-- Description of the task --
In the records below, find the line with "Static Information" and the line with "application using pylinux". Print both exactly, along with every line between them, and no other line.

BEGIN Extracted material

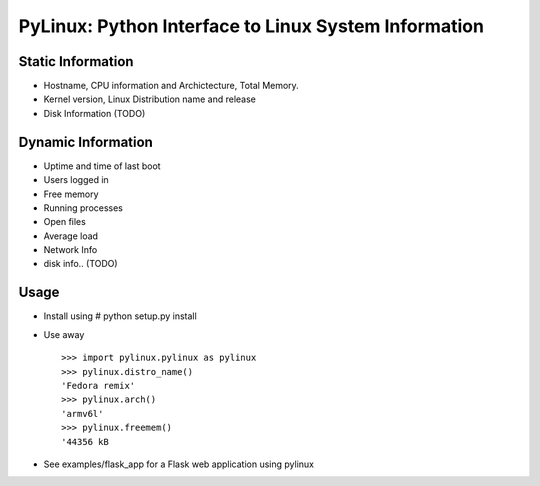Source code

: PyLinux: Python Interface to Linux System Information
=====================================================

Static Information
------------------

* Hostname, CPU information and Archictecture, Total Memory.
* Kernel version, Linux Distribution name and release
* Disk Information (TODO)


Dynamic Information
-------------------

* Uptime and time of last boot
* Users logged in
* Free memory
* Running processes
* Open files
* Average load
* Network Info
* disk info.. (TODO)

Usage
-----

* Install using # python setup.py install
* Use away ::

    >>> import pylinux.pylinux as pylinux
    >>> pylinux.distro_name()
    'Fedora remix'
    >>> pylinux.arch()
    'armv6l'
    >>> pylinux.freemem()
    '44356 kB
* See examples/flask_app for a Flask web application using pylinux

END Extracted material
BEGIN Extracted material

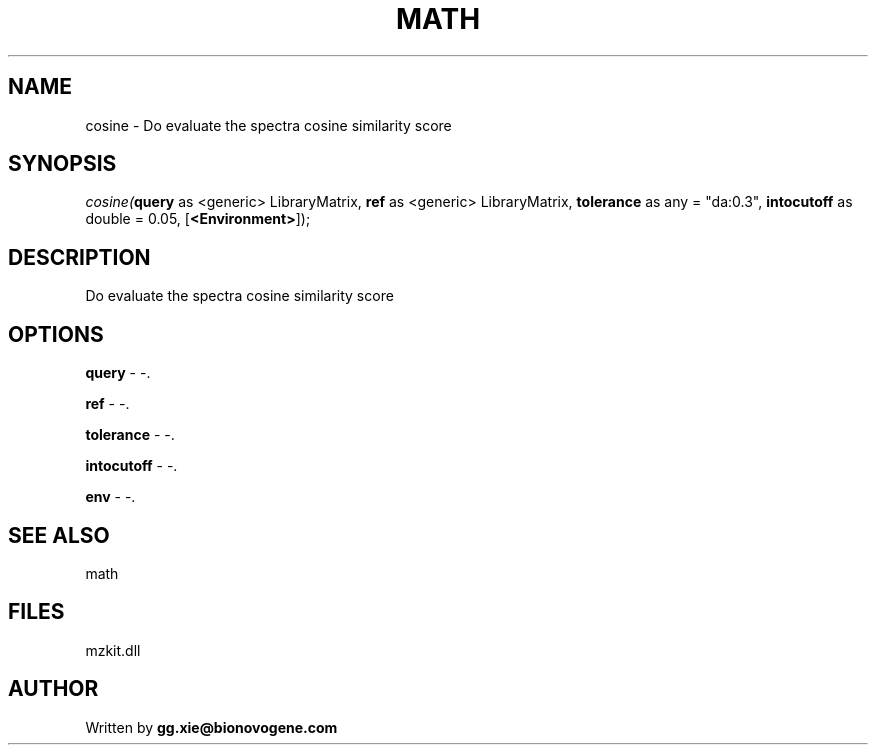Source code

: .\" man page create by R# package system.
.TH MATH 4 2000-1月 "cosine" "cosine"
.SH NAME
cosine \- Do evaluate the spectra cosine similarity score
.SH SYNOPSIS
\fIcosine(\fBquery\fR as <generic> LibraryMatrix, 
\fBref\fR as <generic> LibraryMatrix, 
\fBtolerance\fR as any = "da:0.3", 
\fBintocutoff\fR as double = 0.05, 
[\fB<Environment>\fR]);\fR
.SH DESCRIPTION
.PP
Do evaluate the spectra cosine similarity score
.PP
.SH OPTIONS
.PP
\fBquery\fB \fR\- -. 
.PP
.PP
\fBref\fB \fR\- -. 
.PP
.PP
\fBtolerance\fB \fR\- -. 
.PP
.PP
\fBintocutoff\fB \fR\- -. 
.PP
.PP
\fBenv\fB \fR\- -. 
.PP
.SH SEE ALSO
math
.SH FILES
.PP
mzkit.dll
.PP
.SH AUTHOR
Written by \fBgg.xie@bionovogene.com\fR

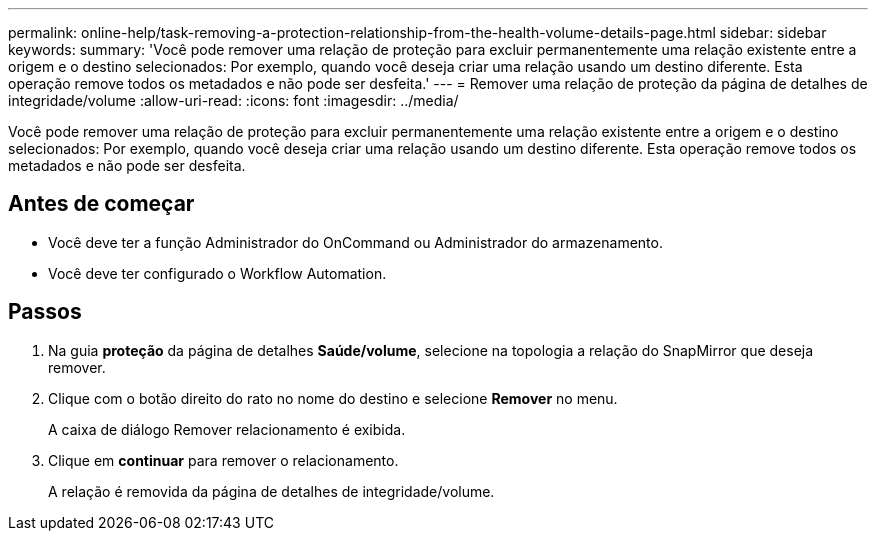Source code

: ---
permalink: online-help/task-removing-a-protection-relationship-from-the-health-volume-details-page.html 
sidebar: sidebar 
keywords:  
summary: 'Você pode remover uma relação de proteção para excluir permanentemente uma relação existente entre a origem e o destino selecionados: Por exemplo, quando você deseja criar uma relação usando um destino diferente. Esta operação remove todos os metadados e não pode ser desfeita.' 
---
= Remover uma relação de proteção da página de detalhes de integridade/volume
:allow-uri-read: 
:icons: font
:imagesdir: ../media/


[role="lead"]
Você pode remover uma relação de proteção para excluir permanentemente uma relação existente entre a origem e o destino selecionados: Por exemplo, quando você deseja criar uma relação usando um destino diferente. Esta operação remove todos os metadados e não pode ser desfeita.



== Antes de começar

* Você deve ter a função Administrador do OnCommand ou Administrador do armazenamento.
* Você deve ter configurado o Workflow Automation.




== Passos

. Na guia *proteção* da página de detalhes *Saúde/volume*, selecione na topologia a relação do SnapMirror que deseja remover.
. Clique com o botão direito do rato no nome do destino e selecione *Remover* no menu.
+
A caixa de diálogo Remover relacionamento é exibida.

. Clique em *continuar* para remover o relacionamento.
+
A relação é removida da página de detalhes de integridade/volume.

END Extracted material

-- Answer --
Static Information
------------------

* Hostname, CPU information and Archictecture, Total Memory.
* Kernel version, Linux Distribution name and release
* Disk Information (TODO)


Dynamic Information
-------------------

* Uptime and time of last boot
* Users logged in
* Free memory
* Running processes
* Open files
* Average load
* Network Info
* disk info.. (TODO)

Usage
-----

* Install using # python setup.py install
* Use away ::

    >>> import pylinux.pylinux as pylinux
    >>> pylinux.distro_name()
    'Fedora remix'
    >>> pylinux.arch()
    'armv6l'
    >>> pylinux.freemem()
    '44356 kB
* See examples/flask_app for a Flask web application using pylinux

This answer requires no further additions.